REAL-SPORTING 2-1 Fartowna wygrana na starcie Ligi Mistrzów

Real Sporting CP 2-1 Liga Mistrzów 2016/2017   Aktualny mistrz Europy mierzy wysoko – w jubileuszowej, 25-tej edycji Ligi Mistrzów Real chce zostać pierwszą drużyną, która obroni tytuł. Aż trudno uwierzyć, że nikomu dotychczas to się nie udało. Najpierw jednak trzeba pokazać klasę w rozgrywkach grupowych, które dzisiaj madrytczycy zainaugurowali w Madrycie podejmując Sporting, macierzysty klub Cristiano Ronaldo. Miało być pewne i wysokie zwycięstwo, bo inaczej po prostu nie wypada, jeśli ma się takie ambicje i taką historię, a rzeczywistość okazała się zupełnie inna. Real Zidane’a wygrywa, ale niemiłosiernie męczy się z każdym rywalem. Nawet z takim, którego powinien rozjechać. Powinien w teorii, ale to na boisku trzeba coś wielkiego pokazać, a nie tylko wystawić wielkie nazwiska. Real dzisiaj wygrał, ale bardzo szczęśliwie, bo to Sporting był lepszy.
:::::
## POLECENIE
Zapisz wiernie fragment relacji z meczu Realu ze Sportingiem od słów „Real Sporting CP” aż do słów „bo to Sporting był lepszy.” włącznie.

## REKORDY ZBIORU DANYCH
:::::
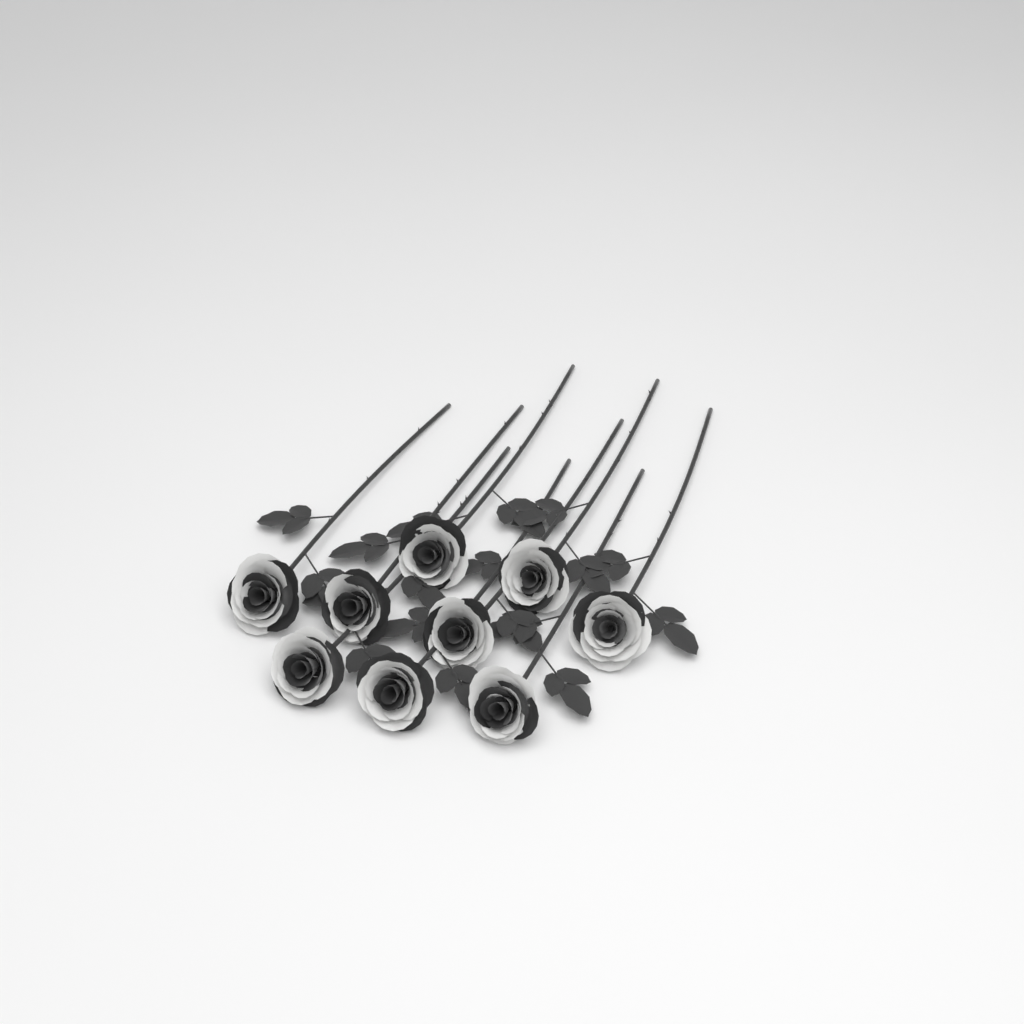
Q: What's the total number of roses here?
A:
:::::
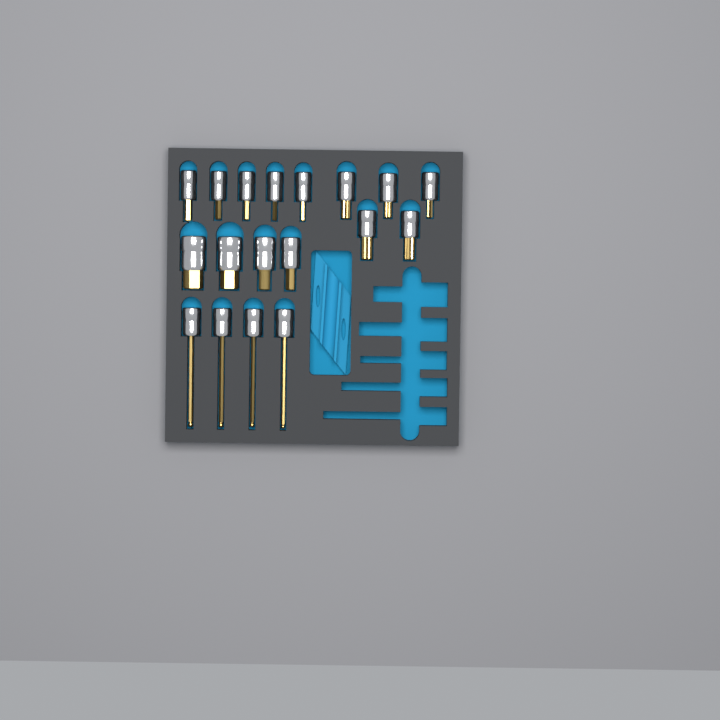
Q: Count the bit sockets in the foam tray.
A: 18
:::::
## ODPOWIEDŹ NA POLECENIE
Real Sporting CP 2-1 Liga Mistrzów 2016/2017   Aktualny mistrz Europy mierzy wysoko – w jubileuszowej, 25-tej edycji Ligi Mistrzów Real chce zostać pierwszą drużyną, która obroni tytuł. Aż trudno uwierzyć, że nikomu dotychczas to się nie udało. Najpierw jednak trzeba pokazać klasę w rozgrywkach grupowych, które dzisiaj madrytczycy zainaugurowali w Madrycie podejmując Sporting, macierzysty klub Cristiano Ronaldo. Miało być pewne i wysokie zwycięstwo, bo inaczej po prostu nie wypada, jeśli ma się takie ambicje i taką historię, a rzeczywistość okazała się zupełnie inna. Real Zidane’a wygrywa, ale niemiłosiernie męczy się z każdym rywalem. Nawet z takim, którego powinien rozjechać. Powinien w teorii, ale to na boisku trzeba coś wielkiego pokazać, a nie tylko wystawić wielkie nazwiska. Real dzisiaj wygrał, ale bardzo szczęśliwie, bo to Sporting był lepszy.